Here’s the JavaScript code I used:
var skip = 'false';
if (Math.random() < 0.5) {
skip = 'true';
API.addSettings('skip', true);
}
API.save({skipped:skip});
The API.save function records the value of skipped in the dataset. This analysis will help us test whether enabling this “skip” functionality leads to duplicated questions and tasks in the data.
towork <- "C:/Users/Yoav/Documents/gdrive.mail.tau.ac.il/Other computers/My Laptop"
source(paste0(towork, "/work/resources/stasExamples/R/yba.funcs.R"))

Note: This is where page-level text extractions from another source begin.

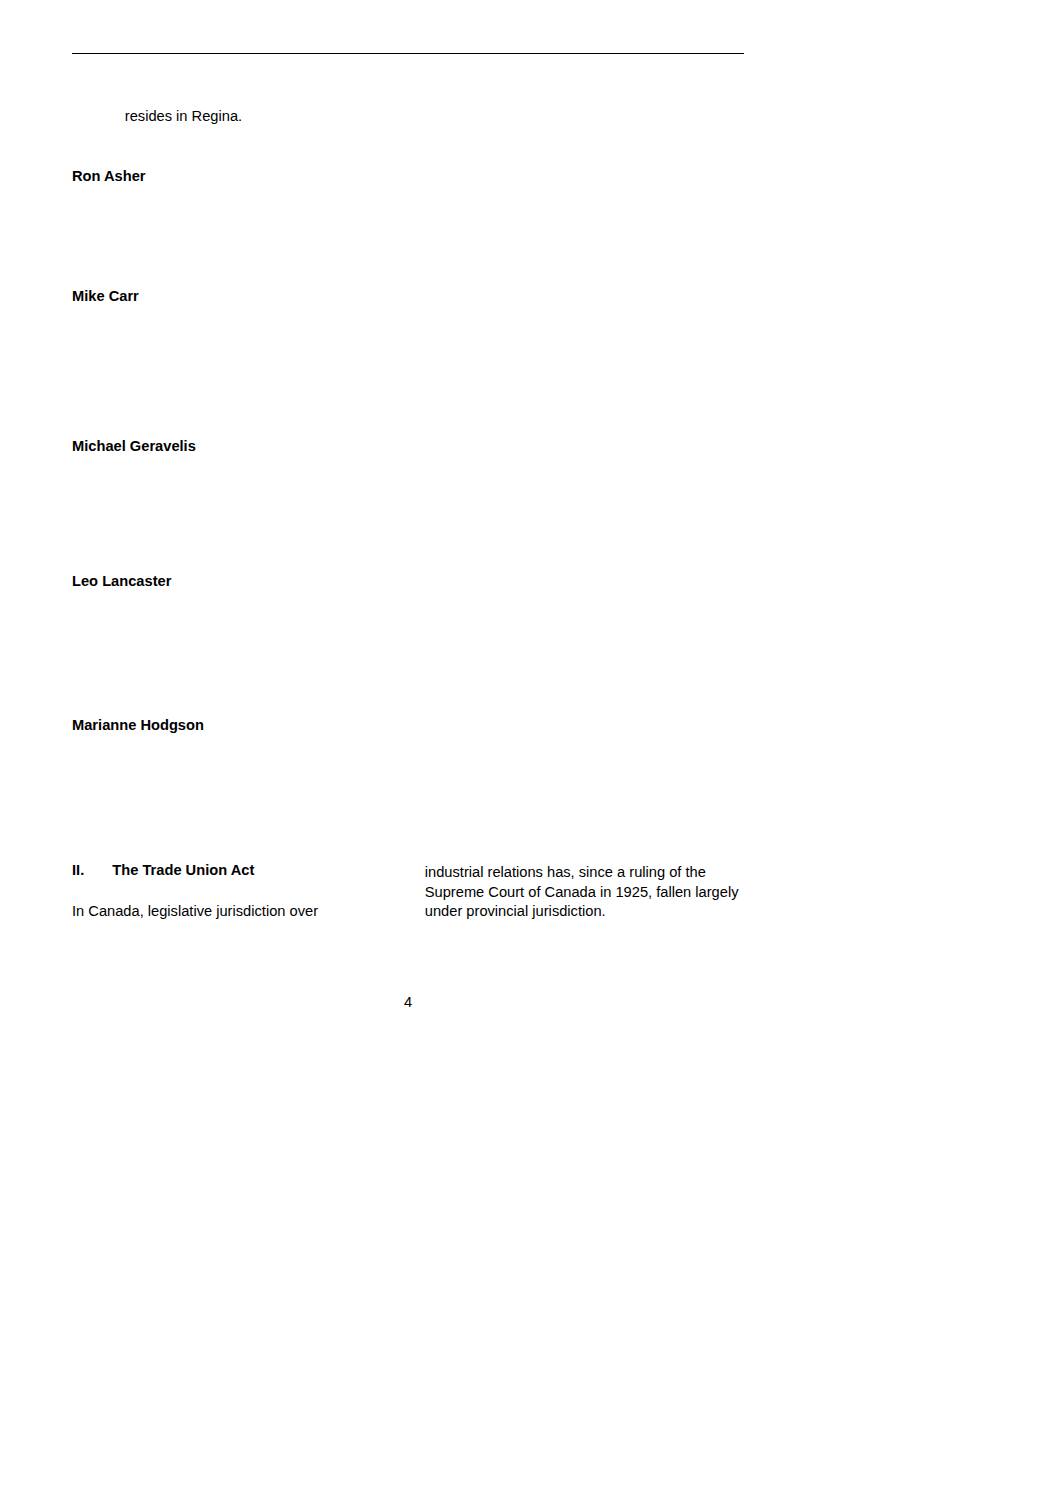resides in Regina.
Ron Asher
Mike Carr
Michael Geravelis
Leo Lancaster
Marianne Hodgson
II. The Trade Union Act
In Canada, legislative jurisdiction over
industrial relations has, since a ruling of the Supreme Court of Canada in 1925, fallen largely under provincial jurisdiction.
4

# The data's folder (directory)
dir.to.data = "C:\\Users\\Yoav\\OneDrive - Tel-Aviv University\\Documents\\bigfiles\\"
dir.raw = paste0(dir.to.data, "demo.studies\\demo.genderscience.0003.skip\\raw")
dir.out <- paste0(dir.to.data, "demo.studies\\demo.genderscience.0003.skip\\processed")
explicit.raw <- read.table(paste(dir.raw, "explicit.txt", sep = "\\"), sep = "\t", header = TRUE, fill = TRUE, quote = NULL, comment = "")
exp.sids <- explicit.raw$session_id[which(explicit.raw$question_name == "skipped")]
exp.raw <- explicit.raw[which(explicit.raw$session_id %in% exp.sids), ]
cat("number of unique sessions in the explicit table:", length(unique(exp.raw$session_id)))
## number of unique sessions in the explicit table: 5691
skipped <- exp.raw[which(exp.raw$question_name == "skipped"), c("session_id", "question_response")]
names(skipped)[names(skipped) == "question_response"] <- "skipped"
If the ‘skip’ functionality is responsible for duplicated questions, we should not observe any duplicate entries for the variable ‘skipped’, which only contain the value ‘false’.
# Count duplicate session_id in rows that recorded the 'skipped' variable
dups <- setDF(setDT(skipped)[, if (.N > 1L) .SD, by = .(session_id)])
dup.sids <- unique(dups$session_id)
skipped.dups <- setDF(skipped)[which(skipped$session_id %in% dup.sids), ]
# Group by session_id and check if all values of skipped are 'false'
false_only_sessions <- skipped.dups %>%
group_by(session_id) %>%
dplyr::summarize(all_false = all(skipped == "false"), num_repetitions = n() # Count the number of repetitions for each session
)
# Compute the expected likelihood of having only 'false' by chance (0.5^n)
false_only_sessions <- false_only_sessions %>%
mutate(expected_all_false = 0.5^num_repetitions)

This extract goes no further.